Dior’s decision to move its show slot to 9 a.m. from 2:30 p.m. because of the record-breaking French heat wave meant a short night for Paris showgoers, especially those who stayed up past midnight to see Madonna perform at the Saint Laurent after party.

Guests arriving at the Musée Nissim de Camondo were offered cold towels and fresh strawberries as temperatures inside the venue, currently under renovation, quickly reached boiling point. Those seated in the garden were handed old-fashioned parasols to ward off the sun’s piercing rays.

Though seemingly incongruous, the breakfast call time worked perfectly with Jonathan Anderson’s theme for spring 2027, which offered a looser take on the “disheveled aristocrat” aesthetic he set as a baseline with his debut Dior men’s show a year ago.

Models emerging from the mansion in sequined pants and dressing robe coats looked like they had reveled all night — the soundtrack by Fred Again still pulsing with dance tracks.  

“Especially in London at the moment, there’s a whole new movement of kids going out to raves. Rave culture is starting back up again. You see it in the suburbs, you see it more outside of the city. I see it on the Seine at 7 o’clock in the morning. Something is changing, and kids are dressing up. They’re mixing things,” Anderson told reporters after the show.

Hence the high-low theme that ran through this lineup: artfully frayed denim shawl-collared jackets were paired with lavishly embroidered shirts and black dress pants, while a crisp pleated tuxedo shirt was tossed over stone-washed pink shorts and topped with a textured wool frock coat.

It was one of several more wearable versions of the replica historical garments Anderson sent out on the runway 12 months ago.
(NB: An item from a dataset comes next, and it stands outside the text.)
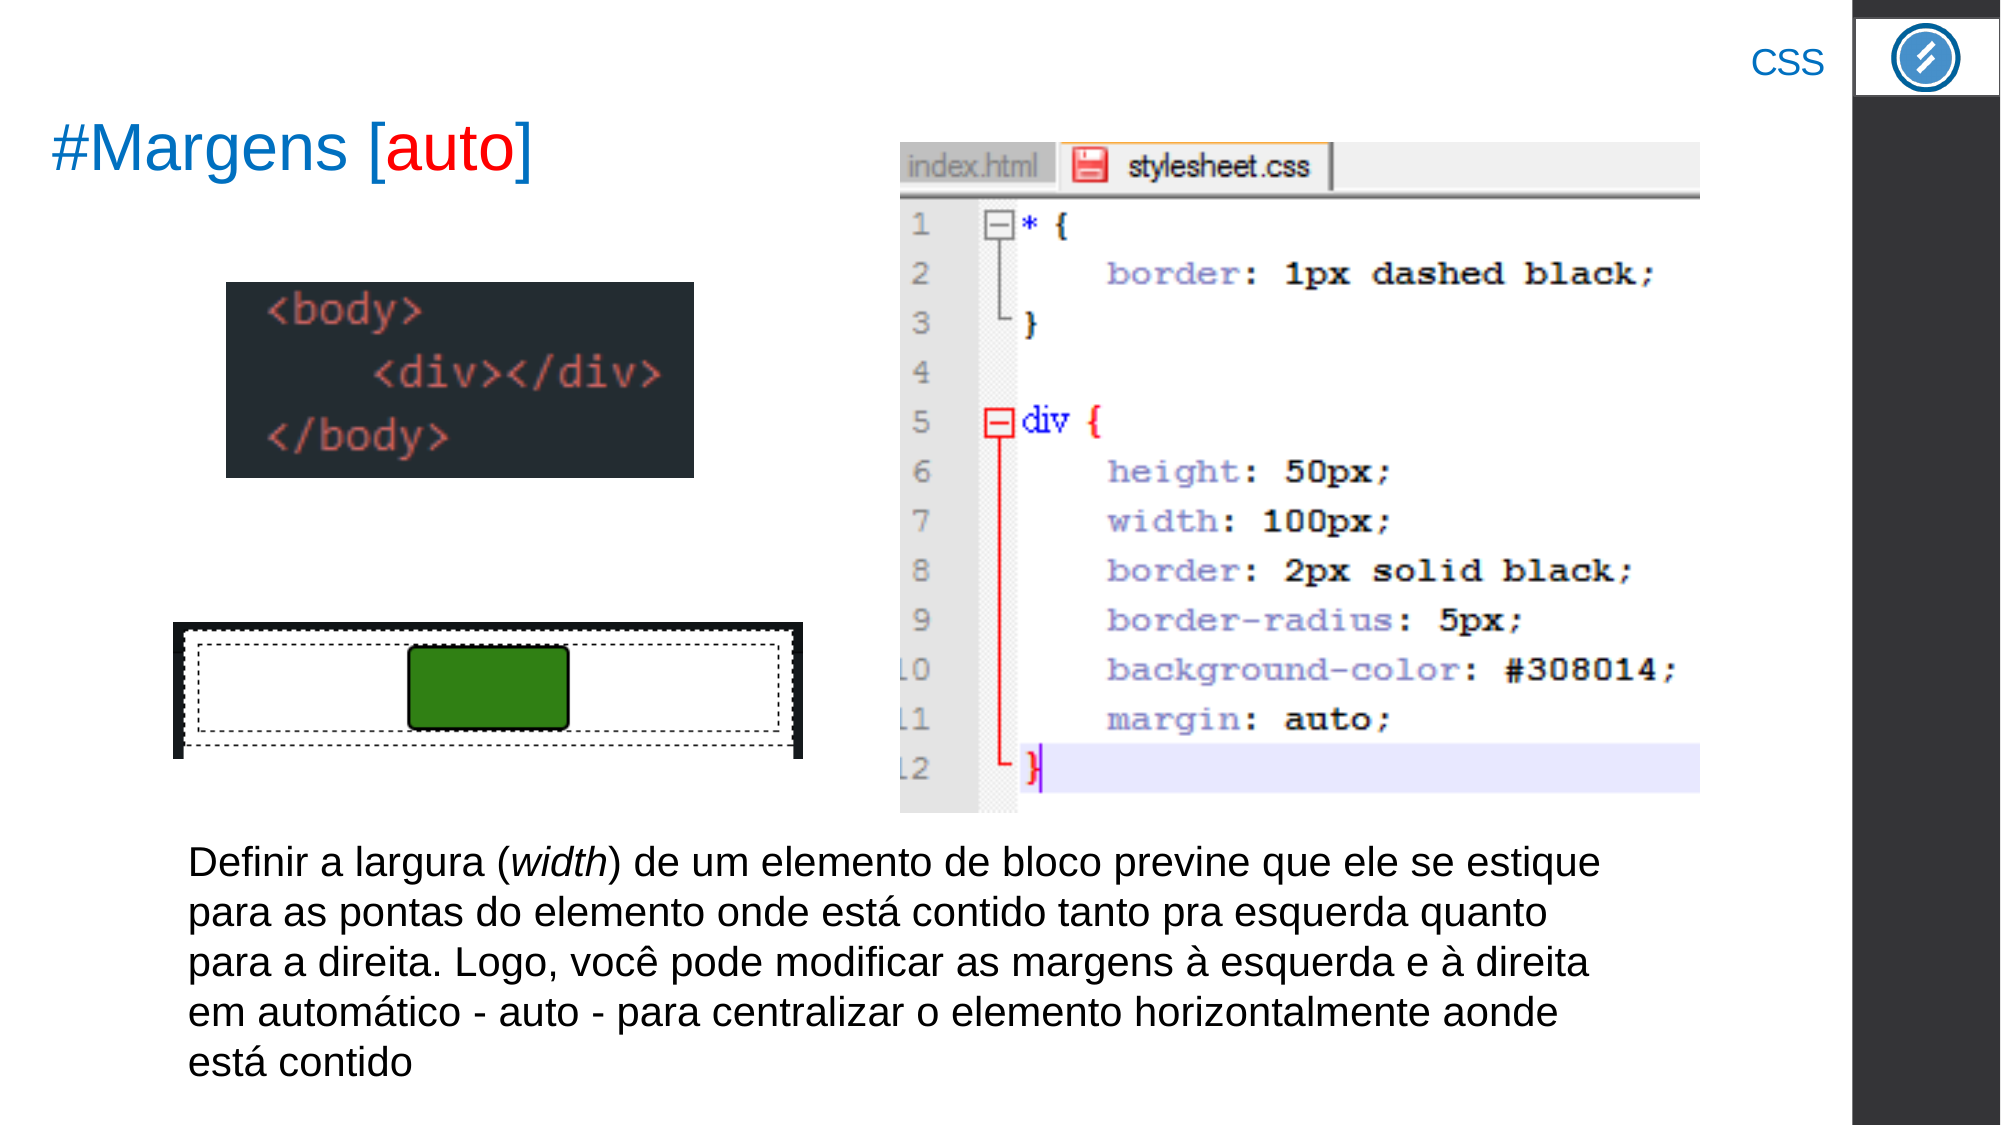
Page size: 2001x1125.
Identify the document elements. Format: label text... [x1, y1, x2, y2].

He has also let go of the tricky shrunken Bar jackets and voluminous constructions of that debut collection.

While critically applauded by the fashion pack, his more conceptual ideas have yet to filter through to the Dior shop floor, where more traditional styles prevail. Perhaps that’s why he ramped up the classically commercial fare, like his cotton drill pajama suits with velvety collars.

Anderson described the job as a work in progress. With four men’s collections a year, he’s incrementally rewriting a brand vocabulary rooted in founder Christian Dior’s love of the 18th century — an obsession the couturier shared with Moïse de Camondo, who during his lifetime amassed a major collection of decorative arts from that period.

“For me, it’s just [you] keep refining and enjoying it, having fun with it, and trying to work out new codes, take codes away that you put in,” Anderson said.

The designer has a lot of boxes to tick.

Dior menswear is rooted in tailoring, which this season revolved around the new Bobby suit, a baggy style inspired by a vintage Marc Bohan jacket that Anderson purchased for himself. It came in sheer silk chiffon, printed with pinstripes or a houndstooth motif, in addition to more classic wool fabrics for day and evening.

As the first designer in charge of both men’s and women’s collections at Dior, he’s set himself the challenge of syncing the two. His fringed jackets and crinkled checked raincoat were direct echoes of looks included in his women’s cruise collection, presented in Los Angeles last month.

Then there’s the fact that the collection lands in stores from late December, which explains the profusion of heavy knits and sturdy outerwear, including a chocolate suede parka. Anderson suggested the system was out of sync with changing climate conditions.

“The calendar does not make any sense,” he said. “Deliveries now, it’s all a little bit fractured in that way, because wholesale is not as important as it used to be.”

Finally, Anderson needs to satisfy a broad customer base. “I have an interesting job, because I have to talk to an existing customer, which is a loyal client, and I have to feel about recruiting customers, so for me, in a weird way, I enjoy kind of like screwing with it,” he said. “It’s about experimentation.”

A few clear codes have started to coalesce. He summed them up in his own shorthand: “Formality, Eton, partying, going out, dressing up.” The glam thread he introduced last season is still fermenting, manifesting here with silver sequined pants, gold python shorts and “disco ball boots” inspired by the black mirror balls he sent as a show invitation.

If the final impression feels a little blurry, Anderson is fine with that. He doesn’t like the idea of a “totemic” look.

“It’s not just merchandising, it’s about how we build characters so that it can appeal to different age demographics. You can have a beautiful suede coat, we can put it with a gold python trouser or gold python shorts, but at the same time when you break it [down], it can be for my dad or it can be for me in the summer,” he argued.

“It takes time to define a look, and I think slowly, bit by bit, it starts to kind of click into place, and it’s enjoyable. I think fashion needs to be enjoyable,” he concluded.